Joan Lindsay’s 1967 mystery novel Picnic at Hanging Rock, adapted for film by Peter Weir in 1975, is now a mini-series playing on Amazon Video in the US and BBC Two in Britain. The creators of the new series no doubt knew that they could not outdo Weir’s sensuous, evocative film. But it is easy to see why they were drawn to the tale. Picnic at Hanging Rock is a singularly persuasive expression of the now widespread idea that civilisation is an oppressive thing from which we all must be freed.

The story opens on St Valentine’s Day, 1900. A group of teenage girls at an Australian finishing school called Appleyard College exchange Valentines under the serene gaze of Victoria Regina, whose portrait hangs on the walls. Soon they will go on a picnic at a strange natural formation called Hanging Rock, during which three of them – angelic Miranda Reid, cerebral Marion Quade, and wealthy Irma Leopold – will disappear, along with the mathematics instructor. No trace is left of the women, who seem to have vanished into the air after climbing the rock.

Both the 1975 film and the new mini-series reflect the novel’s polemic against Victorian society. Civilisation appears a messy imposition upon the deeper, truer order of nature. Appleyard College is stocked with “hideous Victorian furnishings”. The girls are subjected to regimens that reflect “Authority’s high-handed disregard of Nature’s basic laws.”

A young man named Michael Fitzhubert defies authority and convention to retrieve the heiress Irma. Though he has no knowledge of the bush, and the locale has already been combed by detectives and bloodhounds, Michael resolves to search. When his friend discourages him, Michael furiously replies: “All my life I’ve been doing things because other people said they were the right things to do. This time I’m going to do something because I say so – even if you and everyone else thinks I’m mad!”

Irma, once found, has no memory of what has happened since her disappearance several days earlier. Among the scant clues is the fact that her corset is missing. When the girls went out to the picnic, they were “insulated from natural contacts with earth, air, and sunlight by corsets pressing on the solar plexus”. Somehow, by scaling the rockface, Irma and the others ascended to a realm of natural freedom and entered a world without stays.

In the late 1960s, when Joan Lindsay published her novel, the idea that freedom is attained by throwing off constraint still seemed fresh. Both the novel and film seem confident that the Victorian world they depict is powerless and vanquished, an Atlantis forever submerged. The mini-series is less sure. At times it becomes dire and frenzied in its depictions of the cruelties of the past, as if it did not quite trust the viewer to prefer the present.
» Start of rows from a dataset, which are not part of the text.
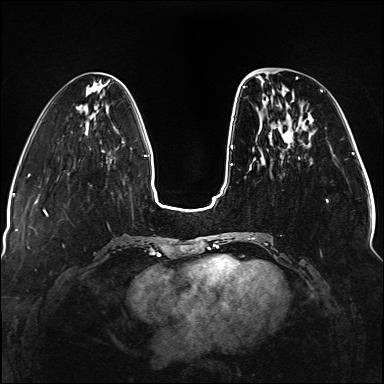
Breast MRI (dynamic contrast-enhanced), one axial slice; slice 43 of 176 in the series (ordered by position); dynamic contrast-enhanced series, time point 2 of 5 at this slice position (early post-contrast); 1.5 T; TE 2.3 ms, TR 5.2 ms; 1.1 mm slice thickness; 384 × 384 image matrix, field of view 330 × 330 mm. Female patient.
Structures marked on this image (semi-automatic segmentation, software-assisted and operator-edited):
- enhancing-tissue mask used for the functional tumour volume (all voxels passing the contrast-enhancement thresholds inside the analysis volume; usually the tumour): bounding box [x1, y1, x2, y2] px = [237, 77, 328, 240]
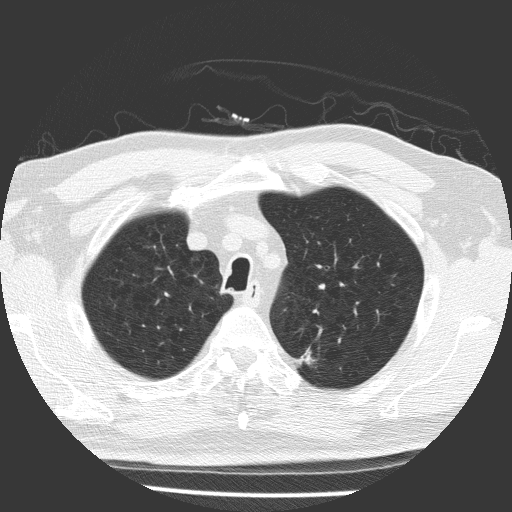
Chest CT (low-dose screening protocol), one axial image, baseline screening round, lung window (W 1500 / L -600 HU), 2 mm slice thickness, 120 kVp, 512 × 512 image matrix, field of view 323 × 323 mm. Male participant, aged 64 years at enrolment.
Lesion marked by an expert reader, bounding box <284,340,326,378> (left, top, right, bottom; pixels). Screening reader's record for this exam (one nodule recorded; not confirmed to be the boxed lesion): non-calcified nodule or mass ≥4 mm, left upper lobe, 9 × 7 mm, spiculated (stellate) margins, soft tissue attenuation. Official screen result: positive, change unspecified: nodule(s) >= 4 mm or enlarging nodule(s), mass(es), or other non-specific abnormalities suspicious for lung cancer. Participant outcome: lung cancer diagnosed 70 days after this screen — adenocarcinoma, NOS, left upper lobe, poorly differentiated (G3), stage IIA (AJCC 6th edition), 9 mm at pathology.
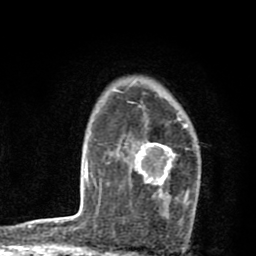
Breast MRI (dynamic contrast-enhanced), one axial slice. Slice 60 of 80 in the series (ordered by position). Cropped to one breast. Dynamic contrast-enhanced series, time point 2 of 8 at this slice position (early post-contrast). 1.5 T. TE 2.7 ms, TR 6.6 ms. 256 × 256 image matrix, field of view 150 × 150 mm. Female patient.
Structures marked on this image (semi-automatic segmentation, software-assisted and operator-edited):
- enhancing-tissue mask used for the functional tumour volume (all voxels passing the contrast-enhancement thresholds inside the analysis volume; usually the tumour): bounding box (x1, y1, x2, y2) in pixels: (134, 116, 191, 216)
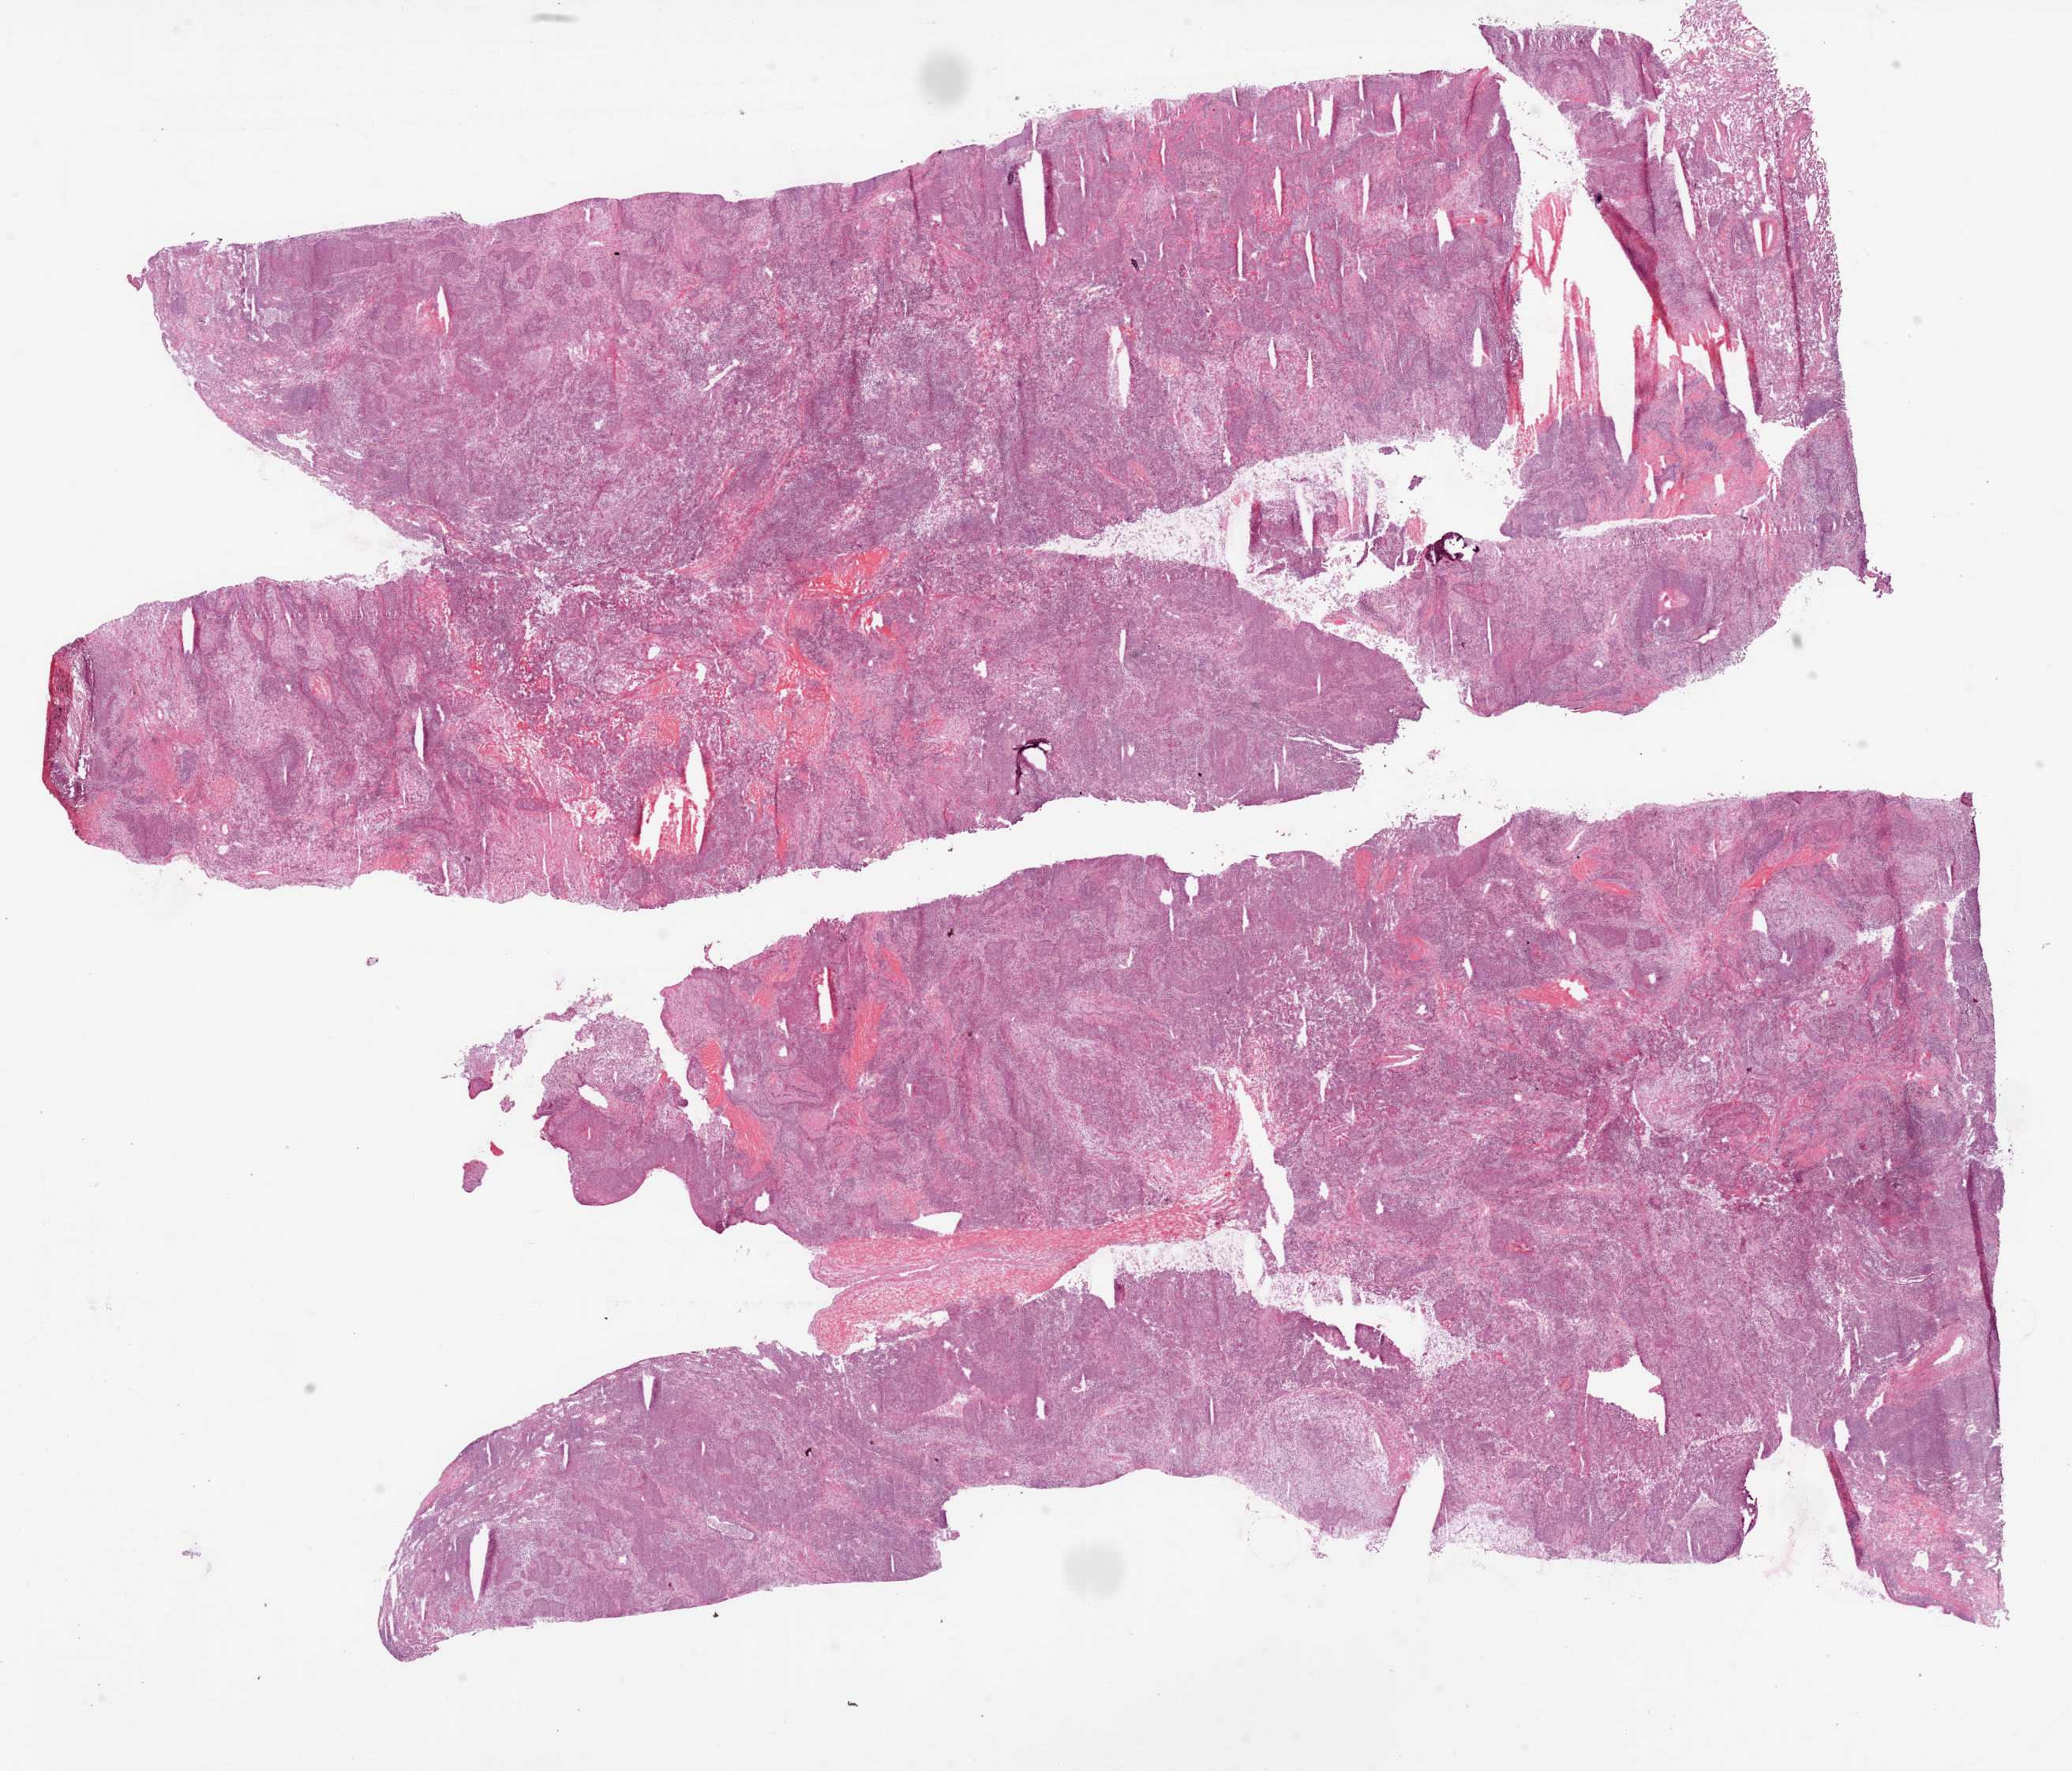
H&E-stained whole-slide image, a low-resolution overview of the entire scanned area, about 21.1 x 18.0 mm; frozen section from the bottom of the tissue portion; sample: primary tumour, lung. Female patient; age at initial diagnosis 81 years. Slide review estimates, as recorded: tumour cells 65%, tumour nuclei 75%, normal cells 5%, stromal cells 25%, necrosis 5%.
* diagnosis: Squamous cell carcinoma, NOS (lower lobe, lung)
* AJCC pathologic stage: IIIA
It depicts religion as a powerful and sinister force to be confronted and overcome. One teacher, presented as a religious fanatic, is contrasted with the lovely, open-minded young girls – who, in the mini-series, become witches of a sort, taking a Druidical vow. Even if one shares Lindsay’s distaste for corsetry and Victorian furnishings, it is doubtful that casting them off also requires discarding all authority, or exchanging Christianity for witchcraft.